Bruce Coville's Shapeshifters
- First edition book cover
- Editor: Bruce Coville and Steve Roman
- Illustrator: John Nyberg
- Publisher: HarperCollins
- Publication date: October 6, 1999
- ISBN: 978-0-380-80255-5

= Bruce Coville's Shapeshifters =

1999 children's stories anthology

Bruce Coville's Shapeshifters is a work of juvenile fiction. It is an anthology of short stories compiled and edited by Bruce Coville for Avon Camelot Books. It was first printed October 1999. Steve Roman is credited in the book as assisting in its creation. Bruce Coville's Alien Visitors and Bruce Coville's Strange Worlds are in the same series. These books are similar to Coville's anthologies for Scholastic Publishing, starting with Bruce Coville's Book of Monsters. Both series include stories by award-winning fantasy and science-fiction authors such as Jane Yolen and Ray Bradbury, as well as other supernatural and extraterrestrial stories from a broad range of other writers.

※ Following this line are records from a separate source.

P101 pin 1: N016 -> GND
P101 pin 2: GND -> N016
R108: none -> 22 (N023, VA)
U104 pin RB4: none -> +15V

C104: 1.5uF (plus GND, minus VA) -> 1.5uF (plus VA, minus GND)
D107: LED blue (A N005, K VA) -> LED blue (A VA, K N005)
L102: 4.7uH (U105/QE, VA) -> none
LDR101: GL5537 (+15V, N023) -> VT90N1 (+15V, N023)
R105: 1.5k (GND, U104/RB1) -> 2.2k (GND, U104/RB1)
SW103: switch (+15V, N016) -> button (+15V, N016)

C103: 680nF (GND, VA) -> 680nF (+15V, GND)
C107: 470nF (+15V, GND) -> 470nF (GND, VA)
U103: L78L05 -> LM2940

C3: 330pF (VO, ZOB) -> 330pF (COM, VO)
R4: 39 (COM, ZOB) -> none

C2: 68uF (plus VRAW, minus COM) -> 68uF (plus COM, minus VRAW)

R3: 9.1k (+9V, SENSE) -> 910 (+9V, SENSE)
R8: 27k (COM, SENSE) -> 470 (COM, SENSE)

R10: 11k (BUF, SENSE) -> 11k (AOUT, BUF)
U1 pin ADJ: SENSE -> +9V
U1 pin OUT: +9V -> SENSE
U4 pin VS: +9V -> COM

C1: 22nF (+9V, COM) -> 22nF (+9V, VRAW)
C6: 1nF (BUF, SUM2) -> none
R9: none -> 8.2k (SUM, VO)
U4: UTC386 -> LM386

Bruce Coville's Shapeshifters includes fourteen stories about humans or other beings shapeshifting into animals, mythical creatures, and inanimate objects, as well as Bruce Coville's introduction, "What shape are your dreams?"

==Illustrations==
The book includes fourteen black-and-white illustrations by Ernie Colon and John Nyberg. The cover of one Avon Camelot paperback printing, possibly the first, is by Ernie Colon. That cover features an alien/robot/human from surrounded by reptilian worms and silhouetted by an orange sky. It resembles comic book art rather than realistic art.

== Stories ==
1. "Homeward Bound," by Bruce Coville, is about a boy transforming into a unicorn and the following life and death struggle that ultimately results in an uplifting ending with an even more celestial transformation. Originally published in The Unicorn Treasury.
2. "I was a Best-selling Teenage Werewolf," by Lawrence Watt-Evans, is a comedic, satirical piece.
3. "Myself," by Mark Garland, is a suspenseful science-fiction piece.
4. "Frog Princes," by Janni Lee Simmer, is a lightly comedic fairy tale spoof about a young girl and a frog that turns into a prince.
5. "Tricky Coyote," by Susan J. Kroupa, is about a Hopi boy who must come to terms with his tough life at school as well as with his newfound power that comes from having the coyote as his animal guide.
6. "Swan Sister," by Anne Mazer, is a fairy tale about a young woman's determination to join her shapeshifting brothers in the sky as a swan. Originally published in A Sliver of Glass and other Uncommon Tales.
7. "The Changelings," by Jessica Amanda Salmonson, is based on Native American legend and follows a father trying to regain two of his children who have been adopted by the strange and terrifying Huluk. Originally published in Phantom Waters: Northwest Legends of Rivers, Lakes, and Shores.
8. "The Talking Sword," by Jack Dann, is a darkly humorous fantasy told by a sarcastic sword.
9. "Freedom," by Connie Wilkins is a wistful story which follows a young man who is confined to a wheel chair, a friendly, outgoing young women, and some mysterious stone wolves' heads on an old building.
10. "Fever Dream," by Ray Bradbury. An adolescent boy finds his body being taken over by an alien presence. Reprinted by permission of Don Congdon Associates, Inc.
11. "The Electronic Werewolf," by Lael Littke and Lori Littke Silfen, is about a boy who is infected with lycanthropy through a technology. It is somewhat comedic as well as somewhat scary, but does not involve any death.
12. "Wilding," by Jane Yolen, follows a group of teenagers in the future who find themselves in great danger when they visit a theme park in which, using advanced technology, they are able to transform themselves into the animal of their choice. (First printed in Michael Stearn's anthology A Starfarer's Dozen).
13. "Jonas, Just Jonas," by Nancy Varian Berberick and Greg LaBarbera is about a boy who can turn into a hawk and who is misunderstood by his neighbors and the larger society. It can be described as emotionally uplifting to a certain degree.
14. "A Million Copies in Print," by John C. Bunnell, is an unconventional story featuring a cat and a large number of cheap young adult/children's paperback books, but which actually details a supernatural, extraterrestrial conspiracy.